◆ **Text for analysis**
▬▬▬▬▬▬

Selling the game: estimating the economic impact of
professional sports through taxable sales.
by Baade, Robert A.^Baumann, Robert^Matheson, Victor A.
Even including only out-of-region visitors in impact studies may
still result in inflated estimates if a large portion of the non-local
fans at a game are "casual visitors," that is, out-oftown
guests who go to a sporting event but are visiting the host city for
reasons other than the sporting event itself. For example, a college
professor at an academic conference may buy a ticket to a local game,
and therefore the ticket would be counted as a direct economic impact of
the sports contest. The professor, however, would have come to the city
and spent money on hotels and restaurants in the absence of the sporting
match, and again, the money spent at the game substitutes for money that
would have been spent elsewhere in the local economy.
Similarly, ex ante estimates may be biased upwards if event guests
engage in "time-switching," which occurs when a traveler
rearranges a planned visit to a city to coincide with a mega-event. One
example of time-switching is someone who has always wanted to visit
Hawaii who plans a trip during the NFL's Pro-Bowl. While the
Pro-Bowl did influence the tourist's decision about when to come,
it did not affect the decision whether to come. Therefore, total tourism
spending in Hawaii is unchanged; the Pro-Bowl simply affects the timing
of such spending.

▬▬▬▬▬▬

◆ **Exercise data**
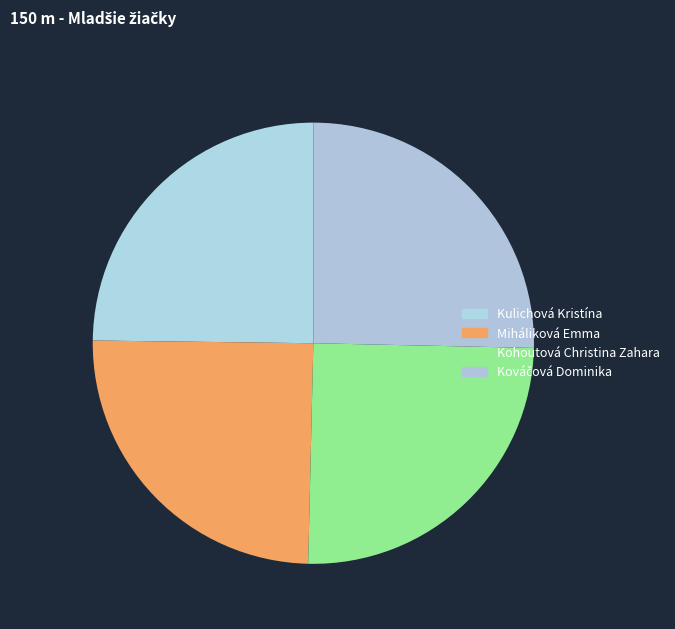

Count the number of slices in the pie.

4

▬▬▬▬▬▬

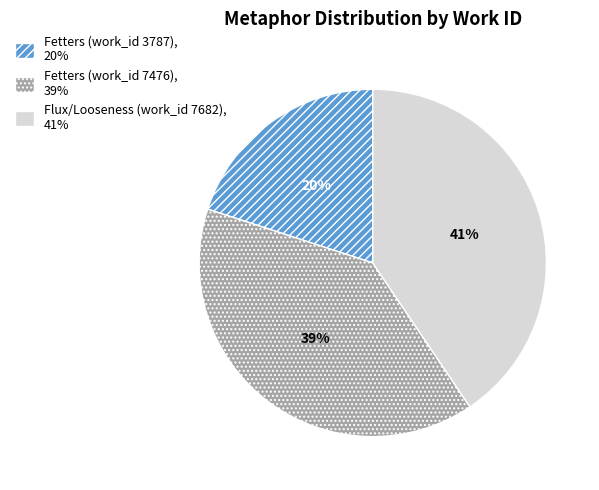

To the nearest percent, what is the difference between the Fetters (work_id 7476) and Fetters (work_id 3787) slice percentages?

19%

▬▬▬▬▬▬

◆ **What you will do**
Please mark each statement yes or no according to the passage on the economic impact of professional sports, and quote the words from it that decide: (a) A casual visitor is in the host city for reasons other than the sporting event; (b) the Pro-Bowl changes a traveler's decision about whether to visit Hawaii; (c) the Pro-Bowl leaves total tourism spending in Hawaii unchanged. The entries have nothing to do with this work.

◆ **Response to this task**
(a) Yes: "visiting the host city for reasons other than the sporting event itself"
(b) No: "it did not affect the decision whether to come"
(c) Yes: "total tourism spending in Hawaii is unchanged"